**REQUIRED ACTION:** A faithful copy is required. Print each line of the data exactly and omit the pictures.

══════

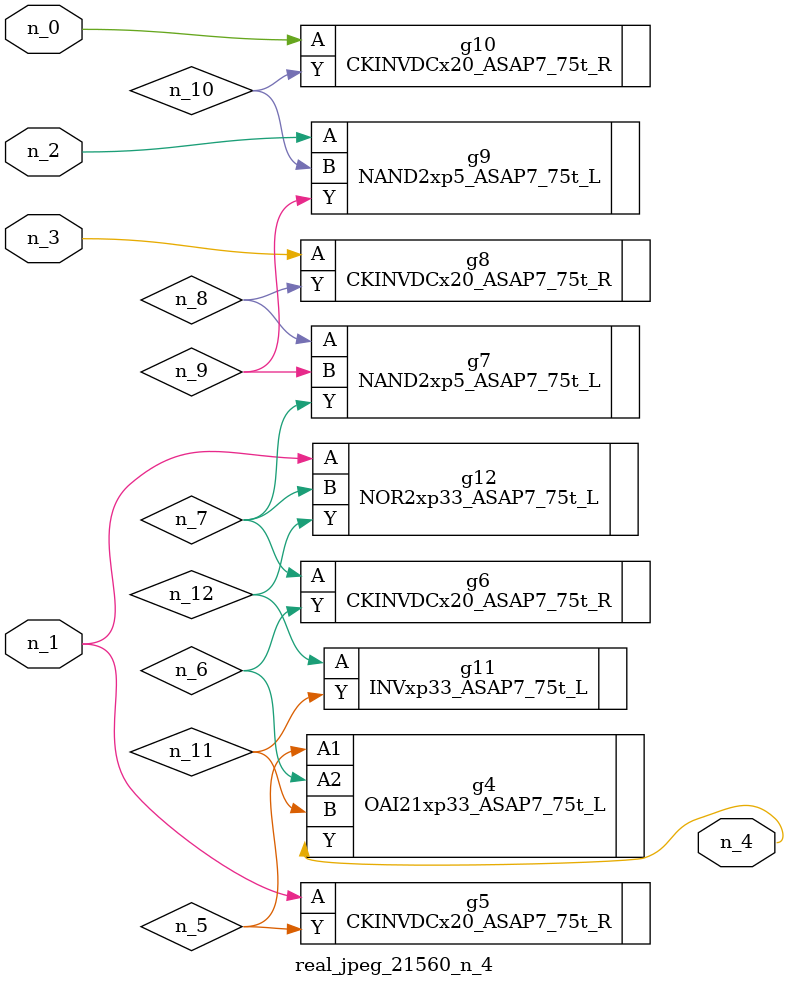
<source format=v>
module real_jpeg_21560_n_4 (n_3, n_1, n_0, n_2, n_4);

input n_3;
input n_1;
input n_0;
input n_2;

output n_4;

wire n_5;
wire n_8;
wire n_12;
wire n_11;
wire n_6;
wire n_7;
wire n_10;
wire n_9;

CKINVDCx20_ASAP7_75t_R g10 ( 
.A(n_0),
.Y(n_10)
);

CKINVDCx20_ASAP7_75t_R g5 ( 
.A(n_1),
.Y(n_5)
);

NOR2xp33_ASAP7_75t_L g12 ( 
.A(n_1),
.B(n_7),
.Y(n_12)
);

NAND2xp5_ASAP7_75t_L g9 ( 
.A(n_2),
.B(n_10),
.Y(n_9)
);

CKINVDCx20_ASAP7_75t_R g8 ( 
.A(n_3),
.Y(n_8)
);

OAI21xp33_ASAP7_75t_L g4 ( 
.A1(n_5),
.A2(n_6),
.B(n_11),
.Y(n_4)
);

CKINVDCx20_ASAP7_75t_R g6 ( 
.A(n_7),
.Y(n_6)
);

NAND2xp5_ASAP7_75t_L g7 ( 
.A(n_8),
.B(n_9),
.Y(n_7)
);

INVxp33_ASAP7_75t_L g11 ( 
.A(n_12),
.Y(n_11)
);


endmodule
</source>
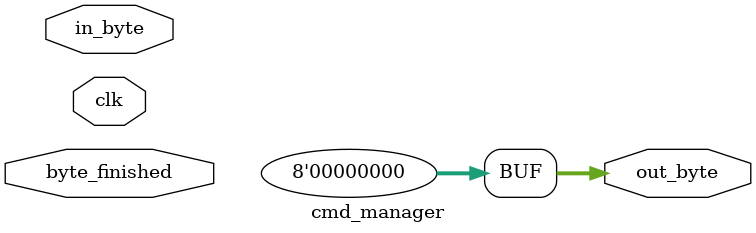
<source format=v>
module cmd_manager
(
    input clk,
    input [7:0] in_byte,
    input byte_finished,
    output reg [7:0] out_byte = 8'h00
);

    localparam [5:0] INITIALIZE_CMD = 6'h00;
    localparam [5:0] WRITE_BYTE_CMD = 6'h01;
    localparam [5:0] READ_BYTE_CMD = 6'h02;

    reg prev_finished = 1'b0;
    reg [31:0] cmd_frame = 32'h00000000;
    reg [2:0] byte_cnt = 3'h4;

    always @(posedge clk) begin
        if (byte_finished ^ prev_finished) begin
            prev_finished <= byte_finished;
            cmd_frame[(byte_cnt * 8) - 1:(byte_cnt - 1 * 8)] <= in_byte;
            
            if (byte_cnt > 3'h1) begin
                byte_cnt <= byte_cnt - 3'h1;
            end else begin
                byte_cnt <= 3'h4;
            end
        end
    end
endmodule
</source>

══════

**SOLUTION BELOW:**
<source format=v>
module real_jpeg_21560_n_4 (n_3, n_1, n_0, n_2, n_4);

input n_3;
input n_1;
input n_0;
input n_2;

output n_4;

wire n_5;
wire n_8;
wire n_12;
wire n_11;
wire n_6;
wire n_7;
wire n_10;
wire n_9;

CKINVDCx20_ASAP7_75t_R g10 ( 
.A(n_0),
.Y(n_10)
);

CKINVDCx20_ASAP7_75t_R g5 ( 
.A(n_1),
.Y(n_5)
);

NOR2xp33_ASAP7_75t_L g12 ( 
.A(n_1),
.B(n_7),
.Y(n_12)
);

NAND2xp5_ASAP7_75t_L g9 ( 
.A(n_2),
.B(n_10),
.Y(n_9)
);

CKINVDCx20_ASAP7_75t_R g8 ( 
.A(n_3),
.Y(n_8)
);

OAI21xp33_ASAP7_75t_L g4 ( 
.A1(n_5),
.A2(n_6),
.B(n_11),
.Y(n_4)
);

CKINVDCx20_ASAP7_75t_R g6 ( 
.A(n_7),
.Y(n_6)
);

NAND2xp5_ASAP7_75t_L g7 ( 
.A(n_8),
.B(n_9),
.Y(n_7)
);

INVxp33_ASAP7_75t_L g11 ( 
.A(n_12),
.Y(n_11)
);


endmodule
</source>
<source format=v>
module cmd_manager
(
    input clk,
    input [7:0] in_byte,
    input byte_finished,
    output reg [7:0] out_byte = 8'h00
);

    localparam [5:0] INITIALIZE_CMD = 6'h00;
    localparam [5:0] WRITE_BYTE_CMD = 6'h01;
    localparam [5:0] READ_BYTE_CMD = 6'h02;

    reg prev_finished = 1'b0;
    reg [31:0] cmd_frame = 32'h00000000;
    reg [2:0] byte_cnt = 3'h4;

    always @(posedge clk) begin
        if (byte_finished ^ prev_finished) begin
            prev_finished <= byte_finished;
            cmd_frame[(byte_cnt * 8) - 1:(byte_cnt - 1 * 8)] <= in_byte;
            
            if (byte_cnt > 3'h1) begin
                byte_cnt <= byte_cnt - 3'h1;
            end else begin
                byte_cnt <= 3'h4;
            end
        end
    end
endmodule
</source>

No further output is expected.